• _Information_:

──────

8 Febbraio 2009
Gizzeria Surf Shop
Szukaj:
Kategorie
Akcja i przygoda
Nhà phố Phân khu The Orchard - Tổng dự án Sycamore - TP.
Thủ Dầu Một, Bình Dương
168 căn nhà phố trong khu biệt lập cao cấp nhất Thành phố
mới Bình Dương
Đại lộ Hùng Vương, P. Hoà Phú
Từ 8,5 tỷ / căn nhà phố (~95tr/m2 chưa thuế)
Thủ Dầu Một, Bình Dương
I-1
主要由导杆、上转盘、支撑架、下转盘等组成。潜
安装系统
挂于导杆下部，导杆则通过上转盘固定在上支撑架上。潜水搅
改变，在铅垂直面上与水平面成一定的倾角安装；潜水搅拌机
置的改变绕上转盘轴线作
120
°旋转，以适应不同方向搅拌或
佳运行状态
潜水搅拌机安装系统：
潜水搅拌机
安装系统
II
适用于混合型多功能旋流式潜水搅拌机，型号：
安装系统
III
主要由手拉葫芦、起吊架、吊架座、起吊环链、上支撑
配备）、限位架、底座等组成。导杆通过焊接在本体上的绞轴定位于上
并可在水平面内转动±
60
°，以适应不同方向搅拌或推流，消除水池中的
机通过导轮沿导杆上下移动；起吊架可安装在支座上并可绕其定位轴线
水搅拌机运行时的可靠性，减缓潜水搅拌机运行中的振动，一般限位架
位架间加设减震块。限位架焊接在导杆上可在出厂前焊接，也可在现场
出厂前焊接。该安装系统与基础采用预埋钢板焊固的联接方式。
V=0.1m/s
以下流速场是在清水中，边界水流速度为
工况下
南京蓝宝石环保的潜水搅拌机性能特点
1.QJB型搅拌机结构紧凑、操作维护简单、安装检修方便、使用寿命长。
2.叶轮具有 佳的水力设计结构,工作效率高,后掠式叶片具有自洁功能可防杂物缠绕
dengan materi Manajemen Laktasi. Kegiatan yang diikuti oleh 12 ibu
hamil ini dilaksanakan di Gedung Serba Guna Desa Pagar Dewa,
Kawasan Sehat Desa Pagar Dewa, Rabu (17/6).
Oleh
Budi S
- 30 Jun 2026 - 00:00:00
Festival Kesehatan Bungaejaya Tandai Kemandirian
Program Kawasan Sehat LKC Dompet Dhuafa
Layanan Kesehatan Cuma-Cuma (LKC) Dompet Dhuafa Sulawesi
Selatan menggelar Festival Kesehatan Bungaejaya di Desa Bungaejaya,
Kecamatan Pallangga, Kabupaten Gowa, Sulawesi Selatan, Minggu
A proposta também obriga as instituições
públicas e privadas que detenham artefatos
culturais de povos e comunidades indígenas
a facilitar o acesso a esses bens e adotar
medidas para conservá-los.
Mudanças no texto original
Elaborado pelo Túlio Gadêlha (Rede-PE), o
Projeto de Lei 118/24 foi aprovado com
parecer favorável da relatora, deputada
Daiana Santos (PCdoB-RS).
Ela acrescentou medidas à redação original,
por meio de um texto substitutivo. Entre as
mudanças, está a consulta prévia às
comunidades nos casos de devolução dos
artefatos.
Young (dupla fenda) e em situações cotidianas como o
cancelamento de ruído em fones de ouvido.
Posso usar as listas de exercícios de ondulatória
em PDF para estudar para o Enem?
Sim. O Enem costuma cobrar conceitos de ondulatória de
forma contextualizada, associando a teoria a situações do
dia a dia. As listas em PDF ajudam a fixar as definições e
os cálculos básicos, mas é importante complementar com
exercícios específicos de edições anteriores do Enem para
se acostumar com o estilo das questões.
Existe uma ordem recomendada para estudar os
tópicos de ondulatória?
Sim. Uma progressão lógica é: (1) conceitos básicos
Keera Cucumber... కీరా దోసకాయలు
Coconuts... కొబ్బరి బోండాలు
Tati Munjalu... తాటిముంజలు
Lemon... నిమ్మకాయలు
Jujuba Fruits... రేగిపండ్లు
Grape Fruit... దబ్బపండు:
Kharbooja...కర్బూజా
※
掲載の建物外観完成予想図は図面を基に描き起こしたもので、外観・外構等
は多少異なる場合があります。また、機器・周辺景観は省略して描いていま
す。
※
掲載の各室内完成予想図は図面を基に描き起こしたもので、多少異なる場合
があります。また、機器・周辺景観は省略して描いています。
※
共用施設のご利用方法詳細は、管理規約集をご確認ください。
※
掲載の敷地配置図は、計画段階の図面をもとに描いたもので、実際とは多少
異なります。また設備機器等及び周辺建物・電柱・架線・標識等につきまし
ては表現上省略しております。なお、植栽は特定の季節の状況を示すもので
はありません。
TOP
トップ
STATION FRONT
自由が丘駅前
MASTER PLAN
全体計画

──────

• _Task to complete_: Each line holding "Sulawesi" should be copied from the material above.

• _Completed task_:
Layanan Kesehatan Cuma-Cuma (LKC) Dompet Dhuafa Sulawesi
Kecamatan Pallangga, Kabupaten Gowa, Sulawesi Selatan, Minggu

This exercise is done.